Monitoring File System Usage
One stable identifier that is associated with a file system is its UUID, a very long hexadecimal number that acts as a universally unique identifier. This UUID is part of the file system and remains the same as long as the file system is not recreated. The lsblk -fp command lists the full path of the device, along with the UUIDs and mount points, as well as the type of file system in the partition. If the file system is not mounted, the mount point displays as blank.
[user@host ~]$
lsblk -fp
NAME FSTYPE LABEL UUID MOUNTPOINT /dev/vda ├─/dev/vda1 xfs 23ea8803-a396-494a-8e95-1538a53b821c /boot ├─/dev/vda2 swap cdf61ded-534c-4bd6-b458-cab18b1a72ea [SWAP] └─/dev/vda3 xfs 44330f15-2f9d-4745-ae2e-20844f22762d / /dev/vdb └─/dev/vdb1 xfs 46f543fd-78c9-4526-a857-244811be2d88
The findmnt command allows the user to take a quick look at what is mounted where, and with which options. Executing the findmnt command without any options lists out all the mounted file systems in a tree layout. Use the -s
option to read the file systems from the /etc/fstab
file. Use the -S
option to search the file systems by the source disk.
[user@host ~]$
findmnt -S /dev/vda1
TARGET SOURCE FSTYPE OPTIONS / /dev/vda1 xfs rw,relatime,seclabel,attr2,inode64,noquota
The df command provides information about the total usage of the file systems. The -h
option transforms the output into a human-readable form.
[user@host ~]$
df -h
Filesystem Size Used Avail Use% Mounted on devtmpfs 892M 0 892M 0% /dev tmpfs 915M 0 915M 0% /dev/shm tmpfs 915M 17M 899M 2% /run tmpfs 915M 0 915M 0% /sys/fs/cgroup /dev/vda1 10G 1.5G 8.6G 15% / tmpfs 183M 0 183M 0% /run/user/1000
The du command displays the total size of all the files in a given directory and its subdirectories. The -s
option suppresses the output of detailed information and displays only the total.
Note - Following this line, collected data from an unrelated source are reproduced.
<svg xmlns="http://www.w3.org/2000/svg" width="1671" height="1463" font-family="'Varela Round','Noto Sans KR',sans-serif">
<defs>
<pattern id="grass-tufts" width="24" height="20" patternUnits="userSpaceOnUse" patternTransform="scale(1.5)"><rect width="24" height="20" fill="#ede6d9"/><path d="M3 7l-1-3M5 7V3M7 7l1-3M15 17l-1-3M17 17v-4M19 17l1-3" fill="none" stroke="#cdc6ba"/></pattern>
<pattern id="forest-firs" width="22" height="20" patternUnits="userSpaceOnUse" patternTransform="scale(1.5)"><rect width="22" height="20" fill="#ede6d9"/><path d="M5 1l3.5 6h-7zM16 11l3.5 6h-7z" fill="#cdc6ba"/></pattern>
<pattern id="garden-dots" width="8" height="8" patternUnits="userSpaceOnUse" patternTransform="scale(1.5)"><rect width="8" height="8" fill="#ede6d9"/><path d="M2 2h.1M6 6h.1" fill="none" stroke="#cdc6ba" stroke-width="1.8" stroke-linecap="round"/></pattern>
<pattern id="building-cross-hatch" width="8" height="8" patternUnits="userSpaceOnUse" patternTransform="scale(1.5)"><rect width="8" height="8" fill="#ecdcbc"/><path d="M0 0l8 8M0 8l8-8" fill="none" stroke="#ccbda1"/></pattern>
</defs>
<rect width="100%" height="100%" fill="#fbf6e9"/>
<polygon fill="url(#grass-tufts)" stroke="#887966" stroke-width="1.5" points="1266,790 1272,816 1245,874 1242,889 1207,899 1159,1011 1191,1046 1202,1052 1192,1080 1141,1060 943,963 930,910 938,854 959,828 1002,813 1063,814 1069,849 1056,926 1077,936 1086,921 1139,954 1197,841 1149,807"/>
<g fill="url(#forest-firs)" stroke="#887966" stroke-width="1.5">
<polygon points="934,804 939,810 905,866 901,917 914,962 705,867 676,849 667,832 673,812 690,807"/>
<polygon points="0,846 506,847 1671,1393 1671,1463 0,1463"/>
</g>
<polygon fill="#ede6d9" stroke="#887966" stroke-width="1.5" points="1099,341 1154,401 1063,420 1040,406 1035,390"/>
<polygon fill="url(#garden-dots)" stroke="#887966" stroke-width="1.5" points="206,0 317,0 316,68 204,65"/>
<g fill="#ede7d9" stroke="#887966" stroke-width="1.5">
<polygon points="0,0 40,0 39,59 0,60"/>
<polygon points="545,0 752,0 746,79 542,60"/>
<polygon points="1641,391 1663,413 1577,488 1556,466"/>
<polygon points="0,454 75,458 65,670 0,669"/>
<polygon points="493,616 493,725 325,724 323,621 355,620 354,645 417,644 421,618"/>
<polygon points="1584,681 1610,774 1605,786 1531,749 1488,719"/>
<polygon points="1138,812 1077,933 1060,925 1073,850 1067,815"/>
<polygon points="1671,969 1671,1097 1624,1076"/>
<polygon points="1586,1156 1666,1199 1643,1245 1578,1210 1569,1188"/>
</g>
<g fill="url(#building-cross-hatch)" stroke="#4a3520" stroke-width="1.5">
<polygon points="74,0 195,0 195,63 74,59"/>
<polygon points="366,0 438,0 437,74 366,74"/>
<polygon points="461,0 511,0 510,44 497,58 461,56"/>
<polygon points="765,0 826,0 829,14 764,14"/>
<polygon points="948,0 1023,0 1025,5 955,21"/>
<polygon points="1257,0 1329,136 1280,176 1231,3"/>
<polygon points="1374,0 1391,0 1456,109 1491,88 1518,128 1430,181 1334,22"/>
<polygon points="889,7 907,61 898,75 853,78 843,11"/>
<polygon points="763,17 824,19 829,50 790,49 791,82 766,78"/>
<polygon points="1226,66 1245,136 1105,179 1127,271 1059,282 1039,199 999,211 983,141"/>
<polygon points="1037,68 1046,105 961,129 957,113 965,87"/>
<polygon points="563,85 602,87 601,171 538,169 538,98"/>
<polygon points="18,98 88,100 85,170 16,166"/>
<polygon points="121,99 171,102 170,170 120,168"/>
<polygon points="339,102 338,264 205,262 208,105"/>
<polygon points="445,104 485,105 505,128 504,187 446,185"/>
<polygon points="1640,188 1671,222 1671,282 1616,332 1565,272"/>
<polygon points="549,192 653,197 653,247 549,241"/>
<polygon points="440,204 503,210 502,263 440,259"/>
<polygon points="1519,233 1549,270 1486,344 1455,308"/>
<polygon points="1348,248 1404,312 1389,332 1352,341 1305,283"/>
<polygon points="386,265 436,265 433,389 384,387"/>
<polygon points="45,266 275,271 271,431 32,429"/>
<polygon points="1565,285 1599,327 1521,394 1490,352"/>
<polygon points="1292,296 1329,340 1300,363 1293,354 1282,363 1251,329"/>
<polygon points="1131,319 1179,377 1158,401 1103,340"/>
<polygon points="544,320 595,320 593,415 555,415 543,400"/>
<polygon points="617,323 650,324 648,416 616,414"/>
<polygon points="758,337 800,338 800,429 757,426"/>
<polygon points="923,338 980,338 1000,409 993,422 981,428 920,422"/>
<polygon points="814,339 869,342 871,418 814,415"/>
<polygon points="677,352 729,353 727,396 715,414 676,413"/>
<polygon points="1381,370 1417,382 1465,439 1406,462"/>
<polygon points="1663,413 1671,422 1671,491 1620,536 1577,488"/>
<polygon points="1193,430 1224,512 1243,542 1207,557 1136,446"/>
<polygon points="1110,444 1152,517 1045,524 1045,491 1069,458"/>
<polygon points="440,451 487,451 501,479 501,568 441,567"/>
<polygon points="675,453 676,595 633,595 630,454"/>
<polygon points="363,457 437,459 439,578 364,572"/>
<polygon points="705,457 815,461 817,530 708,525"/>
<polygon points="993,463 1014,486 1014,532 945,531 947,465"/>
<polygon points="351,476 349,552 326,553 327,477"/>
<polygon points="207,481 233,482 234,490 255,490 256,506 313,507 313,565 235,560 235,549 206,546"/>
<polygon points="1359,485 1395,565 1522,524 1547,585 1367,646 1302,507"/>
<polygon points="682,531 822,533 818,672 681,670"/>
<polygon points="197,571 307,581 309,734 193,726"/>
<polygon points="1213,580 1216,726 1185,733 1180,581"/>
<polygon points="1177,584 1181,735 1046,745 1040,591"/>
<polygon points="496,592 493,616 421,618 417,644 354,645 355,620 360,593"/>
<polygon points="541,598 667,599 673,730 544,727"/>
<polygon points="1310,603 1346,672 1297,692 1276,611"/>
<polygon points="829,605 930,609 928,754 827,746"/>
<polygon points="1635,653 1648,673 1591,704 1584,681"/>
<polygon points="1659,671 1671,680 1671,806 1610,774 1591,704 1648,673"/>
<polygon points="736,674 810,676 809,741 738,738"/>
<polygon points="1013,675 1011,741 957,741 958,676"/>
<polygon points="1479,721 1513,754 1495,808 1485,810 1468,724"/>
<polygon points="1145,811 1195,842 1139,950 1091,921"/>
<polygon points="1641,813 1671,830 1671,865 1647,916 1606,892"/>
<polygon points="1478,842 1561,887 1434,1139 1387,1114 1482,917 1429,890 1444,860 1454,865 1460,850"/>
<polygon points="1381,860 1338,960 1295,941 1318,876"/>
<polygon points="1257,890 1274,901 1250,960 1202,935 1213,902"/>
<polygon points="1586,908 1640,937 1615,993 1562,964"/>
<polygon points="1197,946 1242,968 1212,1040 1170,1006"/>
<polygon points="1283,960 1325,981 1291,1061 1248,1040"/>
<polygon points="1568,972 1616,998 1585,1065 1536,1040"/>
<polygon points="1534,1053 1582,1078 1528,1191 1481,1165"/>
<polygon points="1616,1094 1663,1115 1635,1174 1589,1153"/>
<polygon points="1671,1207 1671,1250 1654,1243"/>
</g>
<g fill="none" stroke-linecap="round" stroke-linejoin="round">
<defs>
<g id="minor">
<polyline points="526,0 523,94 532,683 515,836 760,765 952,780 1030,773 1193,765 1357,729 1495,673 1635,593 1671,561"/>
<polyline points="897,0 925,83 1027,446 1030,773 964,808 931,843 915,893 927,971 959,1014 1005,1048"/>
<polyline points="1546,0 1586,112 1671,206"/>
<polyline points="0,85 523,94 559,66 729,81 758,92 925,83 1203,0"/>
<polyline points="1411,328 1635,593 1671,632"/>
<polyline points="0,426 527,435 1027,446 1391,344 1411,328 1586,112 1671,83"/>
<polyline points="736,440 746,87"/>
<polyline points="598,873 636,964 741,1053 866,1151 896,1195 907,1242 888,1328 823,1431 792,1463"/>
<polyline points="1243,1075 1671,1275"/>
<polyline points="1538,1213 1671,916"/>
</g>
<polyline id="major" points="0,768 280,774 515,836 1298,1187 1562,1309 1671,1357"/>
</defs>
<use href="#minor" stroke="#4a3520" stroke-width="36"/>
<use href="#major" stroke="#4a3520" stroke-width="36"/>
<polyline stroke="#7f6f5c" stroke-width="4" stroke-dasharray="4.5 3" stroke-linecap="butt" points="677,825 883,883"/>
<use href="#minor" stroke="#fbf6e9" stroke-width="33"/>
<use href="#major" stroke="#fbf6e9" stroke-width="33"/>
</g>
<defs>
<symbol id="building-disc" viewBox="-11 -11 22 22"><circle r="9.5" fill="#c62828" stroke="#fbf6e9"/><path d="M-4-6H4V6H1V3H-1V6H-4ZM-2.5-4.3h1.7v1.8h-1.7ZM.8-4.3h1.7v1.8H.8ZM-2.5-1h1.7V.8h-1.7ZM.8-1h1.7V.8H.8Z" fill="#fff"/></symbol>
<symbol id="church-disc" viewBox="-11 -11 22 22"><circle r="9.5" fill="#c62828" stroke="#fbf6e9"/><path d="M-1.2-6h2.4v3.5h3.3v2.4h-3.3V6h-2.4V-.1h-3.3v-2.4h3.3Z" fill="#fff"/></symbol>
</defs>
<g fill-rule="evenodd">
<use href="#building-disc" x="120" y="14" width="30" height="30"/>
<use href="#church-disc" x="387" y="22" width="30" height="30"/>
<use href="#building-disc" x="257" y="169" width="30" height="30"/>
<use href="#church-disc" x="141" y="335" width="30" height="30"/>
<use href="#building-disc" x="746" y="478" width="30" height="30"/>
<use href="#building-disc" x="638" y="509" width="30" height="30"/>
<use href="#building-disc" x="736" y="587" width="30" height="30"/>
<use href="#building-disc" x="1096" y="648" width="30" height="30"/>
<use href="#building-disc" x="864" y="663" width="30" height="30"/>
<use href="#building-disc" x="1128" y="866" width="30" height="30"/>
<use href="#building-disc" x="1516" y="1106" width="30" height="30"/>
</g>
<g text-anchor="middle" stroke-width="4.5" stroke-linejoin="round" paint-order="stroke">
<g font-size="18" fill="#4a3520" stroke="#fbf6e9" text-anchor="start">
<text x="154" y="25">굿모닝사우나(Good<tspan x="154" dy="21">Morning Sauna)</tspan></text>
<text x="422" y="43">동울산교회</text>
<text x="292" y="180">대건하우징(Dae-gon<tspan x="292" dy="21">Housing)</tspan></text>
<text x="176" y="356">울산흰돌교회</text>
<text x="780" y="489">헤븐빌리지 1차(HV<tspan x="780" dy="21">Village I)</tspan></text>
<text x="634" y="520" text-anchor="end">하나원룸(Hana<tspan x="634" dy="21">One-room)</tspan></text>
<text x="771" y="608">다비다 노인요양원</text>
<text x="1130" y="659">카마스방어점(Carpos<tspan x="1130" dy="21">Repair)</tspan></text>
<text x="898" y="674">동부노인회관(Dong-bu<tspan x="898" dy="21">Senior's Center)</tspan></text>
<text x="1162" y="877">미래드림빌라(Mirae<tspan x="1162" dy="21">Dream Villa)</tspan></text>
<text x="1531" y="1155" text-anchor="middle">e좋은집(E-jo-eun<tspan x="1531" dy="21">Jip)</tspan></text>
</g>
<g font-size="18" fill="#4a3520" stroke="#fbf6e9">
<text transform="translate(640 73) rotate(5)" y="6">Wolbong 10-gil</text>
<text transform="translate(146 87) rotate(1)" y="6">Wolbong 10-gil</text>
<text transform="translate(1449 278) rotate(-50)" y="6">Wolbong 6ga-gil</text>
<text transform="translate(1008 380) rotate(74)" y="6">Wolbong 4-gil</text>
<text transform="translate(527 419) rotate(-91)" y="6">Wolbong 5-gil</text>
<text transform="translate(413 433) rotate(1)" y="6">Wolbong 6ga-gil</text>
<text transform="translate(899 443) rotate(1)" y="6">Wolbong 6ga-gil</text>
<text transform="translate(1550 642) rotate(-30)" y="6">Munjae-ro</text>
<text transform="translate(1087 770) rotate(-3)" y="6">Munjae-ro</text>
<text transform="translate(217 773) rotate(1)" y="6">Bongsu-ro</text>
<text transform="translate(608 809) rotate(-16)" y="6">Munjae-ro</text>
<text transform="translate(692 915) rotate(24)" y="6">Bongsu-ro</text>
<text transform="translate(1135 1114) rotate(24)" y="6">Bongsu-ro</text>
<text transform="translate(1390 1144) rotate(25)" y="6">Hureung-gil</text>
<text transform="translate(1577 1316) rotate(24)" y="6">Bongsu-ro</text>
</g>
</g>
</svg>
Similar to the df -h command, the -h
option displays the output into a human-readable form.
[user@host ~]$
du -sh /home/user
16K /home/user
Using GNOME System Monitor
The System Monitor available on the GNOME desktop provides statistical data about the system status, load, and processes, as well as the ability to manipulate those processes. Similar to other monitoring tools, such as the top, ps, and free commands, the System Monitor provides both the system-wide and per-process data. These monitoring tools retrieve commonly viewed information, and can be used by way of the command line or a graphical user interface, as determined by the system administrator. Use the gnome-system-monitor command to access the application from a command terminal.
To view the CPU usage, go to the Resources tab and look at the CPU History chart.
Figure 2.2: CPU usage history in System Monitor
The virtual memory is the sum of the physical memory and the swap space in a system. A running process maps the location in physical memory to files on disk. The memory map displays the total virtual memory consumed by a running process, which determines the memory cost of running that process instance. The memory map also displays the shared libraries used by the process.
Figure 2.3: Memory map of a process in System Monitor
To display the memory map of a process in System Monitor, locate a process in the Processes tab, right-click a process in the list, and select Memory Maps.